By COOPER STANLEY, Student Writer

Photo Provided
Photo Provided

A routine play, a pop; and a dead silent team were all it took for star catcher Logan Porter’s season to end before it began.

“I didn’t think it was torn,” Porter said, referring to a ligament in his knee. “As I laid on the field after I heard the pop I expected pain, but it really didn’t hurt that much.”

Porter, a junior catcher for the Northwestern Oklahoma State baseball team, was a captain, a leader, and an offensive and defensive weapon for the Ranger baseball team; arguably the most important player for the Rangers. He was lost to a knee injury one week before the season opener.

The catcher is the quarterback of baseball. The catcher controls the game, calls what pitches a pitcher should throw, is involved in every play of the game and usually is a natural leader of almost every team.

Christian Hammerl is a senior second basemen who played with Porter for two years.  “It’s tough when you lose not only one of your best players, but your catcher at that,” he said, “Our whole team just held their breath when he went down. We all just hoped he would be okay.”

But Porter wasn’t okay, and the worry of players, coaches and fans of the Ranger baseball team would be confirmed when the catcher was diagnosed with a torn ACL just days after the injury.

“The worst part was I thought it was just my hamstring,” Porter said. “I laid there and thought okay, four to six weeks and I’ll be back on the field playing’.” Little did Porter know at the time, the road to recovery would be anywhere from six months to a yearlong recovery process.

Porter said: “I wouldn’t wish this injury on my worst enemy. The first two weeks after my surgery was some of the worst pain I have ever experienced, just trying to bend my knee slightly was excruciating. I could barely sit down. Sleeping was uncomfortable. I couldn’t shower. It was brutal.”

For Porter, getting over the first two weeks was the worst part. Once he regained a bit of strength back, the recovery and rehab process became easier. He was able to push himself and began to see results.

Porter’s athletic trainer who worked with him through most of his rehab, John Frazee said, “Porter is one of the most determined athletes I have worked with. He’s worked hard since day one of his surgery.”

Working day in and day out in the athletic training room, Porter hopes to be back on the baseball diamond throwing and swinging the bat after just three months.

Porter doesn’t fear tearing his ACL again. The 20- year-old from Surprise, Arizona can’t wait to get behind the pitch again and catch and just play baseball. Porter explained that if he feared getting injured again he wouldn’t be the same player he was, wouldn’t be as dominate and as beneficial to his team.

Porter draws inspiration from other athletes who have come back from ACL injuries just as good if not better than before. Porter said Marcus Stroman and Adrian Peterson are perfect examples of being able to come back off an ACL tear and still be dominate.  And Porter is right when speaking of those two in particular. Stroman came back to professional baseball just five months after tearing his ACL in a MLB spring training practice, and Minnesota Vikings running back Peterson came back to the NFL in just six months.
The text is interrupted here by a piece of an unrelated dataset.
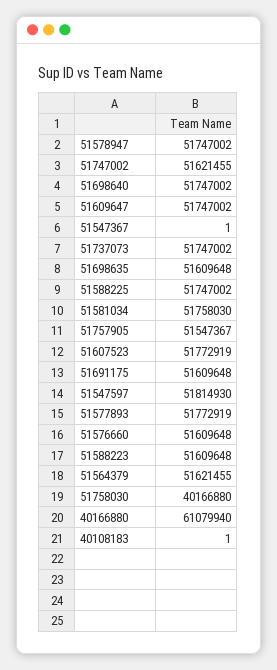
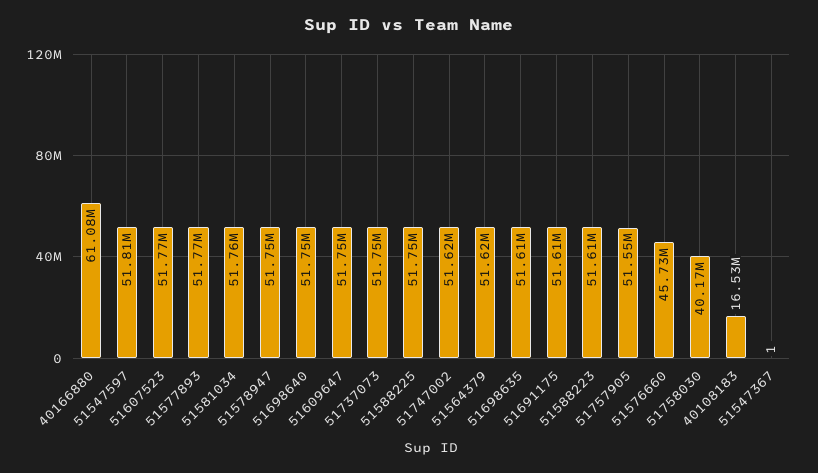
51576660: 51609648 -> 45730000
40108183: 1 -> 16530000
“I was mad at first,” Porter said. “I was pissed that this happened to me, especially so close to the season, but I realized that this may be a blessing in disguise. This injury gave me a chance to mature as a person and to appreciate the game of baseball a whole lot more.”

The year off from baseball gave Porter more time to think about his life and the situation he was in. He didn’t know it when it first happened, but his ACL injury would lead to him making a big decision to leave Northwestern after spring semester’s end and move closer to home.

The injury made Porter view things differently; he wanted to be closer to family. It was something that through his rehab process he wished he could have had.

Without the injury, Porter would be just finishing up his junior year on the field, probably helping the Rangers get a couple more wins, and probably accumulating some noteworthy statistics, and almost for certain be coming back to Northwestern next year.

But Porter did tear his ACL on that cool February day in Alva, and things did change. Porter refuses to let his story end with an injury.

For now he doesn’t exactly know where he will be playing baseball next year, but he knows it will be close to home, closer to Arizona than Oklahoma is.